-- Start Excerpt provided --

Comment by Antisuji on Rationality Quotes February 2014 · 2014-02-06T02:42:47.661Z · LW · GW

Or, of course, some combination thereof.

Comment by Antisuji on Find a study partner · 2014-01-24T19:13:05.317Z · LW · GW

This is a great idea for a regular thread! Thanks for posting.

I'm taking Computing for Data Analysis on Coursera, which is more or less an R primer. There's only one more week left in my session, so there's not much time left to study together, but regardless I'm open to studying with other LWers taking the course. So far it's pretty good, so I can recommend the course if you're thinking of taking it.

I probably won't have much time for MOOCing in the near future since next week I'm starting a new job that I expect to be intellectually demanding and I'll want to do other kinds of things in my free time. But you never know.

Edit to add: I'm also on Lesson 5 of Differential Equations on Udacity, but since it's not timed I've put it on the back burner. I'm planning to finish it up once the R course is done.

Comment by Antisuji on Dark Arts of Rationality · 2014-01-22T16:49:47.526Z · LW · GW

It's always about direction of attention

This is one of my favorite things about a certain brand of writing: it's meta, or somehow self-aware or self-similar, without rubbing the fact in your face. Italo Calvino's Six Memos for the Next Millennium are also like this (and are the only lit-crit-like thing I've ever enjoyed reading).

Comment by Antisuji on Things I Wish They'd Taught Me When I Was Younger: Why Money Is Awesome · 2014-01-17T06:07:37.137Z · LW · GW

The toast is Josey Baker Bread (yes, that's actually his name; short documentary here) and it really is that good. By which I mean, as another exploitative Bay Area techie, I've paid that price at The Mill more than once and I felt it was worth it.

Comment by Antisuji on Things I Wish They'd Taught Me When I Was Younger: Why Money Is Awesome · 2014-01-17T05:47:02.018Z · LW · GW

I more or less agree, but note that extra effort does not necessarily mean extra hours. Though, depending on who you work for the latter might be a good proxy for the former.

Comment by Antisuji on Variables in Arguments as a Source of Confusion · 2014-01-09T18:57:18.948Z · LW · GW

This is closely related to a failure mode of communication discussed here recently. The error made by the "fascists" and "rakes" in the linked post is a special case of the OP's error of assumed variables: in this case the hidden variable is whose morality applies.

My guess is that these miscommunications often arise from inadequate empathy or theory of mind. It's very common for assertions to have hidden or assumed variables that are reflexive, that is, they refer to the speaker. Some people have the ability to automatically transfer the hidden referent when changing such an assertion's subject, and others must to reminded to do so. (And indeed, in some cases some will argue that it's not appropriate to transfer the referent!)

Comment by Antisuji on [Link] More ominous than a [Marriage] strike · 2014-01-04T18:43:24.843Z · LW · GW

It appears to be this.

Comment by Antisuji on [LINK] How Long Does Habit Formation Take? · 2014-01-04T01:35:18.935Z · LW · GW

Non-paywall article here.

-- End Excerpt provided --
-- Start Source data --

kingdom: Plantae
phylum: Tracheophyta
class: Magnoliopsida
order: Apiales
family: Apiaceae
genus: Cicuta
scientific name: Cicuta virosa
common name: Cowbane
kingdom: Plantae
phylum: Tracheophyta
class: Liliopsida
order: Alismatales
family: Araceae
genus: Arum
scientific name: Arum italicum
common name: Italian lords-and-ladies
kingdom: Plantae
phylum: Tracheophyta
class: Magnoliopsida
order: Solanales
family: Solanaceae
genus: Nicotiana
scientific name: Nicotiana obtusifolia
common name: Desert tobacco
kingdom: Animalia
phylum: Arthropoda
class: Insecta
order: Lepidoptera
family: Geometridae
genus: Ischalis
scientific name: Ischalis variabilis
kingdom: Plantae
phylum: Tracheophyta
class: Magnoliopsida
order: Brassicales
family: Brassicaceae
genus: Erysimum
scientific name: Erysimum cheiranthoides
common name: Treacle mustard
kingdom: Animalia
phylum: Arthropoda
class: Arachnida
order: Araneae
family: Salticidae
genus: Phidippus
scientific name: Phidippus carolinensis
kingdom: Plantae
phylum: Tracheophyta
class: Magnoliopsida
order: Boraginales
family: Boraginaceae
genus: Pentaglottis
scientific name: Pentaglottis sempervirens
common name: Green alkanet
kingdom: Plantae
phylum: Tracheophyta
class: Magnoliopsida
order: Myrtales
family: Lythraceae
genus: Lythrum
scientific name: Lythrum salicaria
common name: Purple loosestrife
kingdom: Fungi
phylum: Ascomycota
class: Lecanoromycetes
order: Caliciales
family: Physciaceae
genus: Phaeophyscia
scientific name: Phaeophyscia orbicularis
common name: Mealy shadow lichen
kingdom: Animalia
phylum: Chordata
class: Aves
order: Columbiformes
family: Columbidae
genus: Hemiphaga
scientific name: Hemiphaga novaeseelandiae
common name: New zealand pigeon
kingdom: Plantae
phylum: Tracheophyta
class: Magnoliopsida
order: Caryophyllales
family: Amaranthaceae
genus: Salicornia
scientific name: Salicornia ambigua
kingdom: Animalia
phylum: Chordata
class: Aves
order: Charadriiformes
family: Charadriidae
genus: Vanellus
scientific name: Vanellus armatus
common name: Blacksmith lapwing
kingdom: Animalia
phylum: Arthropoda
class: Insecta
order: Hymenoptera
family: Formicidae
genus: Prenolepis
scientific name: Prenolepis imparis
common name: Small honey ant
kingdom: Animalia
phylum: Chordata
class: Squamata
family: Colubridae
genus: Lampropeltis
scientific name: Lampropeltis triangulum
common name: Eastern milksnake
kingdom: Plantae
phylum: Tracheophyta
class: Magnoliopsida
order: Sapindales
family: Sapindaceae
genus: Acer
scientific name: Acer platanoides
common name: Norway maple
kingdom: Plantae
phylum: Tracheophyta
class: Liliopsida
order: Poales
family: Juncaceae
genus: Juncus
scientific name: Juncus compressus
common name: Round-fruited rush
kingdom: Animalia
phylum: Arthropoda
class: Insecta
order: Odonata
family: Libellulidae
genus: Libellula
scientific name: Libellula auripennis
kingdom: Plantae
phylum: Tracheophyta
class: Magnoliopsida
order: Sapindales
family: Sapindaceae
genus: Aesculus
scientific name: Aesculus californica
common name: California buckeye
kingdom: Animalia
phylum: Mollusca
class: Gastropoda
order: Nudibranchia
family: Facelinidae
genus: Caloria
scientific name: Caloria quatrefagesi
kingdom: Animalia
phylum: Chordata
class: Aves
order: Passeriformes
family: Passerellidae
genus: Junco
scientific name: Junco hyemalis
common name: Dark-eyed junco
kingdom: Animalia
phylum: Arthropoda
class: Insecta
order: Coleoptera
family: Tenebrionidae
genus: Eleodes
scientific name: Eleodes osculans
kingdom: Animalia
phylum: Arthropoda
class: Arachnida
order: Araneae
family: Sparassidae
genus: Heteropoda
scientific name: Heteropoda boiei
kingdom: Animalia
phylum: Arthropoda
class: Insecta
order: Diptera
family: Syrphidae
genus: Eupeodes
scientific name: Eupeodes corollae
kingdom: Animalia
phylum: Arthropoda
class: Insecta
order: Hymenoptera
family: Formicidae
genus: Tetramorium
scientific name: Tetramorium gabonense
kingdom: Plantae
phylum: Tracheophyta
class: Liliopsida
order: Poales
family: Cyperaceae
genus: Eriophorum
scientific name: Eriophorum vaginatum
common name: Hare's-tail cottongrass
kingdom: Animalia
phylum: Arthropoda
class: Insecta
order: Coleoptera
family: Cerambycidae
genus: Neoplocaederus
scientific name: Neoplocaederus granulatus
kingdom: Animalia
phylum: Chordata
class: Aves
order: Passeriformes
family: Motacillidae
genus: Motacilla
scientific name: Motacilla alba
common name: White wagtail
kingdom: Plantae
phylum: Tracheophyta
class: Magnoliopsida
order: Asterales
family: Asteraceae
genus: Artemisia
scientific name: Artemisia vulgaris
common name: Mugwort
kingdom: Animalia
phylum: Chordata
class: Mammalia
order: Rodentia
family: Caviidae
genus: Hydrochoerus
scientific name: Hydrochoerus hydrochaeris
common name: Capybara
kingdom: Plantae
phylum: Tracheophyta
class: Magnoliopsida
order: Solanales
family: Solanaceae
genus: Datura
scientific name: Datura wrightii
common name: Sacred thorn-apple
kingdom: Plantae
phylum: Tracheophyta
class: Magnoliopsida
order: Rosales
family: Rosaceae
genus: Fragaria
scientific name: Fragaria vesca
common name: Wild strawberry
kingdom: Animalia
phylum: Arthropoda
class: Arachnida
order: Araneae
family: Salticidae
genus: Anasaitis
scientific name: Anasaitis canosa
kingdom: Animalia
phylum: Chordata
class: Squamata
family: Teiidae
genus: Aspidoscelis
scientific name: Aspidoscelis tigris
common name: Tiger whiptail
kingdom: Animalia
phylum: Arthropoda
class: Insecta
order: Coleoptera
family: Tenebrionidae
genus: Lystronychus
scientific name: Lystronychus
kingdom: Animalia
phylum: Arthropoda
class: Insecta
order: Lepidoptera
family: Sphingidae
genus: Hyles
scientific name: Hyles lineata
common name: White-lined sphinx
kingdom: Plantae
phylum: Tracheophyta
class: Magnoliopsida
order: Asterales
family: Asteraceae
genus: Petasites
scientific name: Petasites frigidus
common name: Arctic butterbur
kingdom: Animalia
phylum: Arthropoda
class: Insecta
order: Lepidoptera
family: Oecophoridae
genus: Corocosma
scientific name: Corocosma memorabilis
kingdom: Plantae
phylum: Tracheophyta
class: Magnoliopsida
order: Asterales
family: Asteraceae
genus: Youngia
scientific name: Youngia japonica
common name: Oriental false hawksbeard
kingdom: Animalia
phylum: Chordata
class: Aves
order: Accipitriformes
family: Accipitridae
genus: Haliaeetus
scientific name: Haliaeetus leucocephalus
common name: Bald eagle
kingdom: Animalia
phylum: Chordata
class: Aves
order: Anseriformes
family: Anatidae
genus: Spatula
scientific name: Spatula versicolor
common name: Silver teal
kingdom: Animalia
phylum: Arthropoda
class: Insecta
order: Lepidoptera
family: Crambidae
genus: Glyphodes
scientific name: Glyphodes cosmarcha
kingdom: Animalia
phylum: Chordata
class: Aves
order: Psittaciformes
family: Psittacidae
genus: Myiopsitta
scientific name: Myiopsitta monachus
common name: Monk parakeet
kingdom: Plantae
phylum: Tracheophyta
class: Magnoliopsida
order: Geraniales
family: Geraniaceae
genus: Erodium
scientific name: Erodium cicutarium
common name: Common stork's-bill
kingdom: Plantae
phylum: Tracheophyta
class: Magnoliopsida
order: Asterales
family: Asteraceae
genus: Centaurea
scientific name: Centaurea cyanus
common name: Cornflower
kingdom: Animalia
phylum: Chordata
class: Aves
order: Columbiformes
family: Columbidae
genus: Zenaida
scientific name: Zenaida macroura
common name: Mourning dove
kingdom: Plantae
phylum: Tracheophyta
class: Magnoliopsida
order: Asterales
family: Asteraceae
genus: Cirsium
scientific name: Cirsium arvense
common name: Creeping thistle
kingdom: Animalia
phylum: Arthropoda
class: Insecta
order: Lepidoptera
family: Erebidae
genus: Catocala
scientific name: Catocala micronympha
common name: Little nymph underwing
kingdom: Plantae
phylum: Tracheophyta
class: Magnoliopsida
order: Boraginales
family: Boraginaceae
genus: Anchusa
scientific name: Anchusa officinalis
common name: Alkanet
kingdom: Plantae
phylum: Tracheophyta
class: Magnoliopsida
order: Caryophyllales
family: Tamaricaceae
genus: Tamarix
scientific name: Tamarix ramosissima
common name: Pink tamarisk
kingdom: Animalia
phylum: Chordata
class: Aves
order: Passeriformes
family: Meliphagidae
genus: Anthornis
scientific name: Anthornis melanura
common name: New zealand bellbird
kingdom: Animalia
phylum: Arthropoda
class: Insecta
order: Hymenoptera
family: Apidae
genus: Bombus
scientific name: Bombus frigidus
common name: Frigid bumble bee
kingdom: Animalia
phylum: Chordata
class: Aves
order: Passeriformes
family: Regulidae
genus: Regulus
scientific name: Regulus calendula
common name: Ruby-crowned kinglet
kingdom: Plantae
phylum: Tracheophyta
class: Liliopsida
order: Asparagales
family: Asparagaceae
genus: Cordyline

-- End Source data --

§ Task requirements:
1 > Render the records from the line with "scientific name: Salicornia ambigua" through the line with "genus: Prenolepis" as a numbered list, leaving out any blank lines.
2 > Write the next part of the LessWrong comments, picking up after the last sentence shown.
The LessWrong comments and the records are independent of each other.

§ Solved problems:
1 >
1. scientific name: Salicornia ambigua
2. kingdom: Animalia
3. phylum: Chordata
4. class: Aves
5. order: Charadriiformes
6. family: Charadriidae
7. genus: Vanellus
8. scientific name: Vanellus armatus
9. common name: Blacksmith lapwing
10. kingdom: Animalia
11. phylum: Arthropoda
12. class: Insecta
13. order: Hymenoptera
14. family: Formicidae
15. genus: Prenolepis

2 >
Comment by Antisuji on Wait vs Interrupt Culture · 2013-11-24T14:29:47.298Z · LW · GW

A little while back I read a Language Log post on this, one of Mark Liberman's breakfast experiments. He looks at differences in switch timing, which I think is the same as what you're calling LSV, between male and female speakers in a large corpus of telephone conversations.

Comment by Antisuji on Open Thread, November 23-30, 2013 · 2013-11-23T15:24:35.438Z · LW · GW

A very readable new paper on causality on Andrew Gelman's blog: Forward causal inference and reverse causal questions. It doesn't have any new results, but motivates asking "why" questions in addition to "what if" questions to facilitate model checking and hypothesis generation. Abstract:

The statistical and econometrics literature on causality is more focused on “effects of causes” than on “causes of effects.” That is, in the standard approach it is natural to study the effect of a treatment, but it is not in general possible to define the causes of any particular outcome. This has led some researchers to dismiss the search for causes as “cocktail party chatter” that is outside the realm of science. We argue here that the search for causes can be understood within traditional statistical frameworks as a part of model checking and hypothesis generation. We argue that it can make sense to ask questions about the causes of effects, but the answers to these questions will be in terms of effects of causes.

See also this discussion post on LW.

Comment by Antisuji on 2013 Less Wrong Census/Survey · 2013-11-22T06:16:43.929Z · LW · GW

I took the survey. Thanks for putting this together, Yvain!

I chose DEFECT: CFAR/MIRI can keep their money. Furthermore, if I win I precommit to refusing payment and donating $120 * (1 - X) to MIRI, where X is the proportion of people who answer COOPERATE. I humbly suggest that others do the same.

Comment by Antisuji on On learning difficult things · 2013-11-11T19:11:17.588Z · LW · GW

Do you ever study with pomodoros, and if so does that affect whether or how often you eject?

Comment by Antisuji on On learning difficult things · 2013-11-11T19:04:01.898Z · LW · GW

Which seems related to building skills in the right order.

Personally I find that during study it's sometimes hard to tell the difference between material that is too challenging and material that is difficult but tractable with some effort. That is, I have to put forth the effort either way and it's only afterwards that I find out which is the case.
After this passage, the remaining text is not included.